Aufgabe:
Gib alle folgenden Einträge Zeile für Zeile als JSON-Liste von Zeichenketten aus, ohne Leerzeilen. Die Bilder gehören nicht in die Antwort.

Vorliegende Einträge:
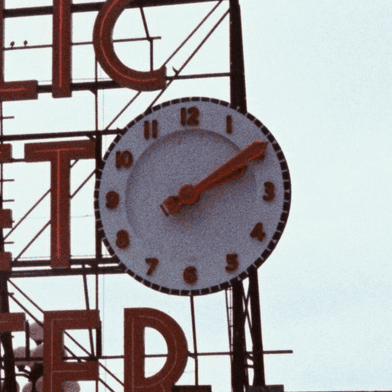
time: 2:09
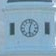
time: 6:03
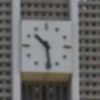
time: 10:28
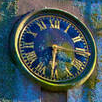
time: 6:15
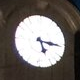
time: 5:15
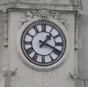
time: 1:18
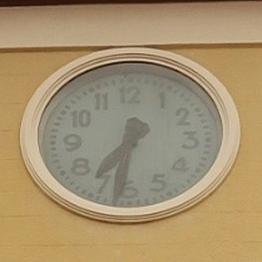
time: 7:31
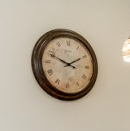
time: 1:48
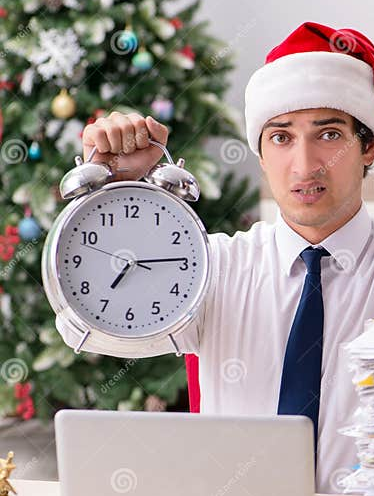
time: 7:14
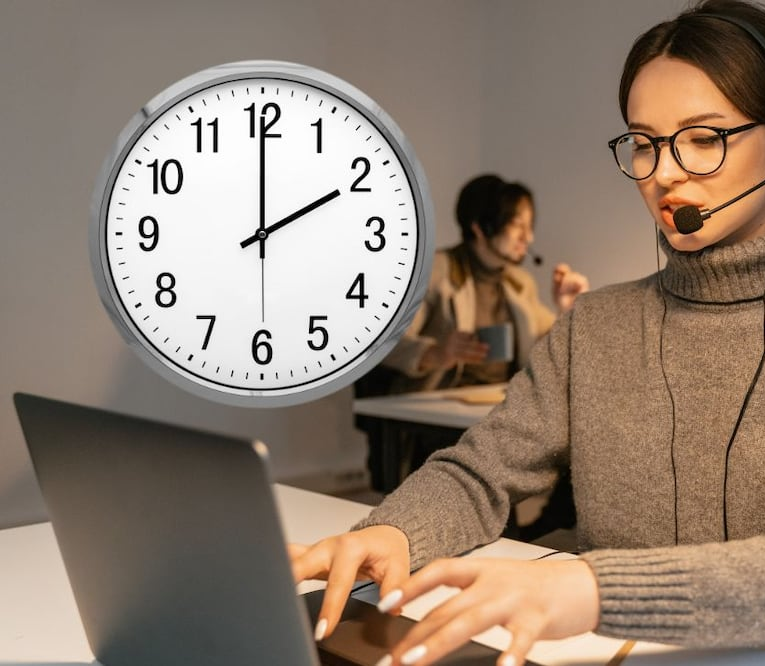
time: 2:00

Antwort:
[
  "time: 2:09",
  "time: 6:03",
  "time: 10:28",
  "time: 6:15",
  "time: 5:15",
  "time: 1:18",
  "time: 7:31",
  "time: 1:48",
  "time: 7:14",
  "time: 2:00"
]